Enunciado: Enumere, sin repetir y por orden de primera aparición, todos los topónimos que se mencionan en el fragmento del documento que aparece más abajo.

Fragmento del documento:

>>>>

Después del 18 de julio
de 1936, el teniente coronel fue detenido y posteriormente fusilado como
represalia a un bombardeo aéreo sobre Jaén especialmente duro. Teresa, la madre adoptiva, Luisa,
la tía y Encarna vivieron como vencidas en un Jaén republicano que
hacía su propio proceso de transformación social. La familia del
“señorito” vivió con la dignidad de siempre y nunca, nunca acumularon
rencor ni odio y cuando llegó la hora de la venganza, se negaron a
practicarla, lo que, paradójicamente, llevó a su decadencia económica:
las buenas personas casi siempre pierden todas las guerras.
Como
en tantas familias, el conflicto militar las dividió y encontraron
mecanismos para evitar que se convirtiera en una ruptura definitiva. Una
prima de Encarna, sobrina de Teresa y de Luisa, terminó enamorándose de
un militante socialista, Serafín López Quero. Aquí aparece la figura de una persona que tuvo que ser, en muchos sentidos, especialmente interesante, José López Quero,
hermano del anterior. Su familia provenía de Lopera y allí José se
convirtió en un dirigente sindical de relevancia y, posteriormente, en
diputado socialista a Cortes por el Jaén del Frente Popular en las
elecciones de 1936; tenía en ese momento 27 años.
Por lo que
sabemos, su comportamiento el 18 de julio fue ejemplar. Fue uno de los
responsables —socialistas, comunistas y anarquistas iban en ese momento
de la mano— que impidieron el triunfo del golpe en Jaén. Formó parte de
las milicias que llevaron a las fuerzas de la República hasta Córdoba.
La guerra continuó. Cumplió diversas misiones militares, parlamentarias,
políticas, dando la cara por sus gentes, por el proletariado militante
jienense. Cuando se estaba acabando la guerra, fue de los muchos
republicanos que intentaron coger un barco en Alicante, que nunca
llegó. Fue detenido y trasladado, como tantos, al campo de
concentración de Albatera. Poco tiempo después fue reclamado por las
autoridades militares de Jaén: era de los primeros en una enorme lista
de venganza y escarmiento que tenía que ser procesado, condenado y
muerto.

<<<<

Conjunto de registros:
>>>>

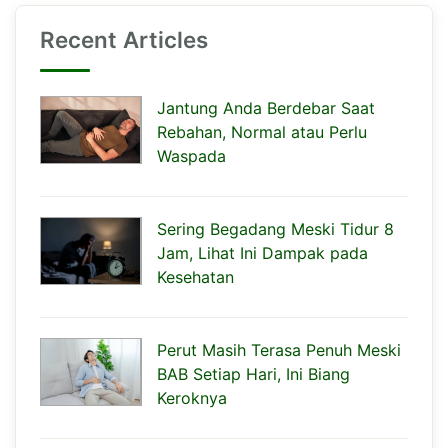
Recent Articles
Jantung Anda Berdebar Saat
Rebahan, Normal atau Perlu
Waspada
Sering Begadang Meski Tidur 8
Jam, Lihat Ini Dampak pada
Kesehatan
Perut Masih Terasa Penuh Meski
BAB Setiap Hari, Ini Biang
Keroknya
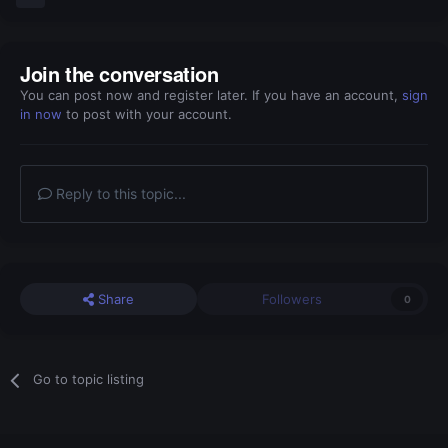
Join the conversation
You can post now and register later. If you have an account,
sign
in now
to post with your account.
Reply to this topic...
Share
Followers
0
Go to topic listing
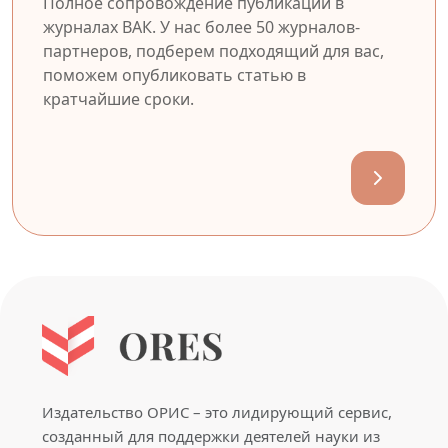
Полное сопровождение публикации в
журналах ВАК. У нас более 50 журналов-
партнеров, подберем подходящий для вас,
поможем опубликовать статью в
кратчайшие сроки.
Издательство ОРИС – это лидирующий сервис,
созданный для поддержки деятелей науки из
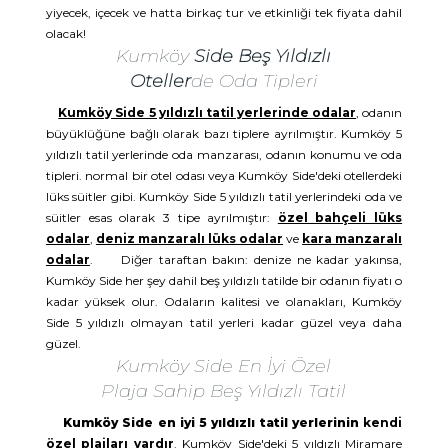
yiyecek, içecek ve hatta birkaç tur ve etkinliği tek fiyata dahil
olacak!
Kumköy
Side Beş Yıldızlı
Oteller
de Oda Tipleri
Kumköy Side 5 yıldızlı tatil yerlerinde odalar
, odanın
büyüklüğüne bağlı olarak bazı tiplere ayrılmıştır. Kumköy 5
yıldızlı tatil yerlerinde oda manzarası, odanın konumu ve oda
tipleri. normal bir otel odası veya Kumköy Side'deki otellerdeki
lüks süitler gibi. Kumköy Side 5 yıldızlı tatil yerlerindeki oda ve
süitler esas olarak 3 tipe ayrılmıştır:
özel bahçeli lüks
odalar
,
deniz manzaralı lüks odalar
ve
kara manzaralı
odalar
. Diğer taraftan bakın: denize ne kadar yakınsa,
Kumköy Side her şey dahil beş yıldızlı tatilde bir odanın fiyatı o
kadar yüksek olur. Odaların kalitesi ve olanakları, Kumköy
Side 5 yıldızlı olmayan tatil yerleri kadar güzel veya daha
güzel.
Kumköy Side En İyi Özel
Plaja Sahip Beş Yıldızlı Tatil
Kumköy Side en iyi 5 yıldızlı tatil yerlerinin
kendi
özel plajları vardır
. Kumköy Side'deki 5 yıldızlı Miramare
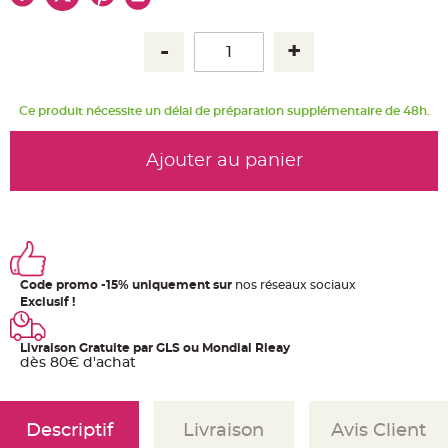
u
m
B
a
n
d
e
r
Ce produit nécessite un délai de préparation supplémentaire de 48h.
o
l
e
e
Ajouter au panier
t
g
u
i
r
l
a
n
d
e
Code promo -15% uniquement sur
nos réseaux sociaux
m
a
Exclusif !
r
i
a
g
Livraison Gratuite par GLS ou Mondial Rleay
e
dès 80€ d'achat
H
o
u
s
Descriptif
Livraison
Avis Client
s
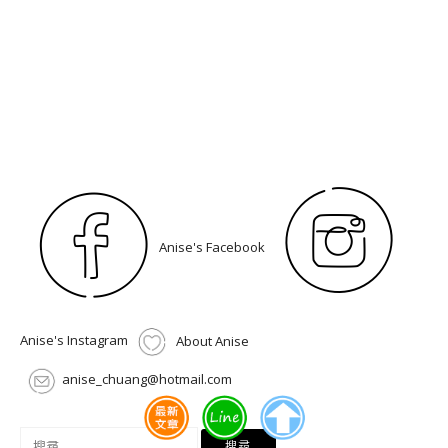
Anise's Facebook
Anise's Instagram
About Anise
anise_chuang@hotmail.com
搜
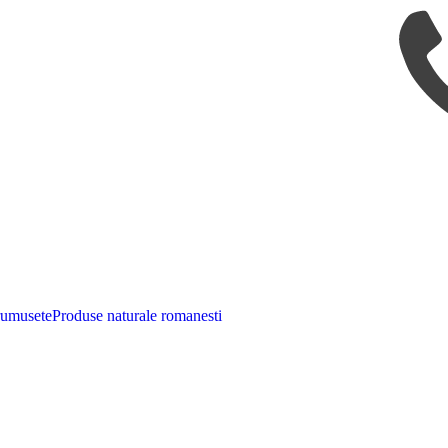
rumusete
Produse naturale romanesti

<<<<
>>>>

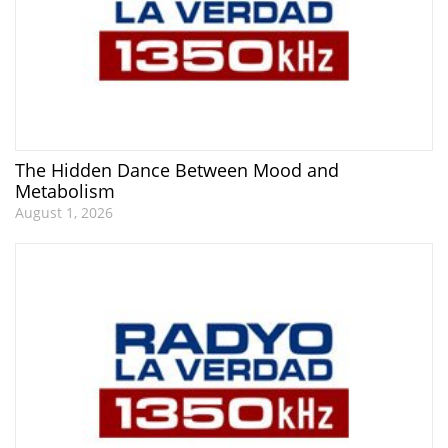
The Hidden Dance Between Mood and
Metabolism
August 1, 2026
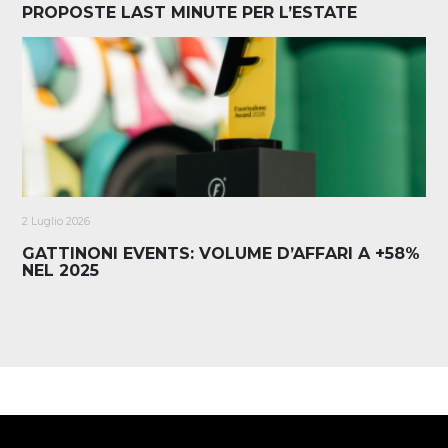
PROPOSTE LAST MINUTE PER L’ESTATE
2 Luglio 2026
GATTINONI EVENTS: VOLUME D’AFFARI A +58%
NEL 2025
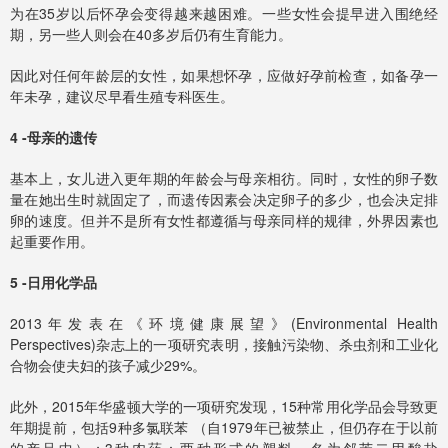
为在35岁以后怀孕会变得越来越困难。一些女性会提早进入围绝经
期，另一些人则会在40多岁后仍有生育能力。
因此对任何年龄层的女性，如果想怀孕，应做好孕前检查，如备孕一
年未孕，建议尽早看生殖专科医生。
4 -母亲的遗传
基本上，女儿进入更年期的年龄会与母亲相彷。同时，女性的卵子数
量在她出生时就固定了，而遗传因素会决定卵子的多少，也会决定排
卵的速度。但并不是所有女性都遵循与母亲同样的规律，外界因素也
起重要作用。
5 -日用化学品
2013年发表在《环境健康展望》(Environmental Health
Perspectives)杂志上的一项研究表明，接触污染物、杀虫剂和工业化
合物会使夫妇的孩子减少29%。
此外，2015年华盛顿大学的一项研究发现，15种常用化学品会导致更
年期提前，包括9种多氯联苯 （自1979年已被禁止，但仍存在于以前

<<<<

Tarea resuelta: Jaén, Lopera, Córdoba, Alicante, Albatera